Perennial questions about AOL, Time Warner's troubled internet division, will take on greater urgency this Wednesday when the media conglomerate announces its fourth-quarter earnings in the wake of Microsoft's $44.6bn offer for Yahoo.
Microsoft's gambit comes little more than a month after Jeff Bewkes took over as Time Warner chief executive, and is sure to influence his deliberations as he attempts to breathe new life into a company whose shares have been flat for the past five years - held down in no small part by problems at AOL.
To some, Microsoft's offer for Yahoo, which represents a 62 per cent premium to the latter's share price before the bid was announced, has also highlighted the value of AOL, and the internet advertising platform that it has been assembling over the past year.
Yet, if the Microsoft-Yahoo deal were consummated, it would also serve to eliminate two potential AOL suitors, if Mr Bewkes intends to sell the division. There is also the reality that AOL, already a laggard to Google and Yahoo, would face an even more robust competitor.
"It sort of leaves them out right now," one media investor says of AOL. "It's almost like the music stopped, and is there a chair for them?"
Time Warner declined to comment.
Mr Bewkes will also face questions on Wednesday about his plans for Time Warner Cable. The company has talked about spinning off or divesting its 84 per cent stake because of its heavy capital needs. Yet some investors believe it could now take advantage of low cable valuations to consolidate its control.
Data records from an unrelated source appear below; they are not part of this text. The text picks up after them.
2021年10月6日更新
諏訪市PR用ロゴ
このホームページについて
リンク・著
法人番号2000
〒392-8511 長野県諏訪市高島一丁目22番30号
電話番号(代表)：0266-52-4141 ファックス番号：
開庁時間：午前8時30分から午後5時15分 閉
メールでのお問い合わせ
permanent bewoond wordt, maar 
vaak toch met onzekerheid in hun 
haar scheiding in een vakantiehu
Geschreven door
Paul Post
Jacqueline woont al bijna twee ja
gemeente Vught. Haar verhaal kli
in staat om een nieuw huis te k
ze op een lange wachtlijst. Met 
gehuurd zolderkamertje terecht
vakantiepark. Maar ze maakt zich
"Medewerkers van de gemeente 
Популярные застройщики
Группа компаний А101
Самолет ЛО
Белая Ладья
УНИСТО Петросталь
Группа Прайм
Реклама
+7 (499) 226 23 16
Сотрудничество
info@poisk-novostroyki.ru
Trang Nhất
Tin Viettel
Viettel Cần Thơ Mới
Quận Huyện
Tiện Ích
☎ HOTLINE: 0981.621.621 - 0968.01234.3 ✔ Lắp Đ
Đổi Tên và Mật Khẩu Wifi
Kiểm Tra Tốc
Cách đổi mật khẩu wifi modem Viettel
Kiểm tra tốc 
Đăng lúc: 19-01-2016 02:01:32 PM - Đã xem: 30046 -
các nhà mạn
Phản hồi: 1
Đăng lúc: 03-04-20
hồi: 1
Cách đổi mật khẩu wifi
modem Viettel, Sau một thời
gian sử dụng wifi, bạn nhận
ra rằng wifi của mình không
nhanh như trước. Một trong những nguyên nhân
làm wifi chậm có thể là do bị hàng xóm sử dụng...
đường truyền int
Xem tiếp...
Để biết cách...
Another subject of speculation is Time Inc. The company's namesake publishing division is still hugely profitable, but offers little growth.
In November, on the eve of his promotion, Mr Bewkes vowed that Time Warner would move faster, and suggested that all options were on the table: "We will be looking at basically anything that can improve our strategic advantage over our competitors, and that has a good long-term return."
People close to the company expect some costcutting package to be announced as early as this week, particularly as the economy slows. Weightier decisions involving AOL are unresolved, they say.
In 2006, when he was still aiming for the top job, Mr Bewkes staked his reputation on a dramatic plan to transform AOL from a dial-up internet service to a free portal supported by advertising.
The plan got off to a promising start, with AOL's advertising revenues surging 40 per cent. Before a room packed full of investors, Mr Bewkes confidently predicted that AOL would grow its online ad sales faster than the rest of the industry. Yet the company was left with egg on its face last August when its advertising sales came in well below forecasts.
Time Warner is widely expected to sell what remains of AOL's dial-up business, possibly to EarthLink. But the future of the advertising business remains unclear.
AOL last year spent about $600m to acquire behavioural and contextual advertising companies to round out its platform. Still, some Time Warner executives question whether the media company will ever have the technological strength to compete with the likes of Google and Microsoft.
In a note to investors on Friday, Michael Morris, a UBS analyst, seemed to agree, arguing that Time Warner enjoyed a competitive advantage in its content businesses, and should separate "weaker" divisions, including AOL.
Prior to Microsoft's announcement on Friday, Time Warner executives had been mulling the possibility of merging AOL into Yahoo, according to a person familiar the matter, leaving it with a minority stake in a larger entity.
If Microsoft and Yahoo combine, then Google would appear to be the best option for AOL. The two companies are well acquainted: Google paid $1bn two years ago for a 5 per cent sake in AOL, and also became its search partner. Proponents of a deal note that AOL could help Google build its display advertising business.
Whether or not other potential partners emerge remains to be seen. In the meantime, at least one investor sounded concerned: "I don't think Bewkes has a very good hand here."